Updated

MIT researchers have finally invented a wearable computer that doesn't make you look like a complete dork.

The secret? Getting rid of the screen and keyboard, according to Agence France-Presse.

Instead, what the MIT team calls the "sixth sense" device, or rather series of devices, projects what you need to see or use onto any flat surface, which you can then use as a screen or keyboard.

The system's made up of $350 worth of off-the-shelf parts: a Webcam, a Web-connected smartphone and a mini-projector, all hooked up to each other. They're worn around your neck or, if you're willing to look a bit dumb, on your head.

Want to take a picture of what you're looking at? Make a square with your fingers -- the Webcam will snap a photo.

Need to see the time? Make a circle with your fingers, and the projector will beam a clock face down on it.
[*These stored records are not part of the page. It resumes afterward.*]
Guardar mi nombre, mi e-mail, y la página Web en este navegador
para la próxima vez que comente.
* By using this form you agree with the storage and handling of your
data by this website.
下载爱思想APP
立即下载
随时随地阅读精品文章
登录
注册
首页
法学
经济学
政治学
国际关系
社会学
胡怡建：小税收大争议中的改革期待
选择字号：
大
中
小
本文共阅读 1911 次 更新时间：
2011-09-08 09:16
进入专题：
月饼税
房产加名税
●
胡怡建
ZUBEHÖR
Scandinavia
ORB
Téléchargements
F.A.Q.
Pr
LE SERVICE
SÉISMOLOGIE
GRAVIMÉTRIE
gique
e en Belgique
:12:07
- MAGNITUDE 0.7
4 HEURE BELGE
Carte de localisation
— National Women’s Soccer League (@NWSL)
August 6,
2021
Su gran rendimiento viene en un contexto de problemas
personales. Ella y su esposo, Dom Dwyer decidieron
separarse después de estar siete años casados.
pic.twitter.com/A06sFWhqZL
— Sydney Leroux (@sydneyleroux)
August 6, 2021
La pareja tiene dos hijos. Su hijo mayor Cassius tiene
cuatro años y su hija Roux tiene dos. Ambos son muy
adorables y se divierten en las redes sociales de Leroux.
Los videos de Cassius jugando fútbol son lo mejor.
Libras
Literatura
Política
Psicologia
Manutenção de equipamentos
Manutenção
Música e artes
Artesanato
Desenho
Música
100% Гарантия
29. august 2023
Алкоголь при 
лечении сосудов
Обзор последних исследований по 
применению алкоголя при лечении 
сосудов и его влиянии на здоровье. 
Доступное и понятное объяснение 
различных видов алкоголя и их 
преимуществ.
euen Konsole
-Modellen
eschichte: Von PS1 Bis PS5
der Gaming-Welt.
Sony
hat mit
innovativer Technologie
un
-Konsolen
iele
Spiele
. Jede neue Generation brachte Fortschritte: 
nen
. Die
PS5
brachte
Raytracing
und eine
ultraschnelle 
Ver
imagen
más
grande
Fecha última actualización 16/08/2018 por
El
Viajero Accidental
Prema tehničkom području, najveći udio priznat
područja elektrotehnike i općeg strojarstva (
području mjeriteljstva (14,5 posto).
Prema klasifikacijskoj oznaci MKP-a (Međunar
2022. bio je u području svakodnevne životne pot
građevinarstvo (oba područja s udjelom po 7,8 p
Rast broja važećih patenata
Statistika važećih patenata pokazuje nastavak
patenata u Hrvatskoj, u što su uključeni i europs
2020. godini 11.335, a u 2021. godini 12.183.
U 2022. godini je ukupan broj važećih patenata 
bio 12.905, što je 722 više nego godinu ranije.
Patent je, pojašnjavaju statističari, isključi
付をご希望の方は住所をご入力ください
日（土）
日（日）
"Other than letting some of you live out your fantasy of looking as cool as Tom Cruise in 'Minority Report,'" developer Pattie Maes told an audience at the TED conference in Long Beach, Calif., on Wednesday, "it can really let you connect as a sixth sense device with whatever is in front of you."

The system can also project a keyboard for you to type on, spot items on store shelves and compare their online prices or give you the day's newspapers to be read on a blank flat space in front of you.

"It is very much a work in progress," said Maes. "Maybe in ten years we will be here with the ultimate sixth-sense brain implant."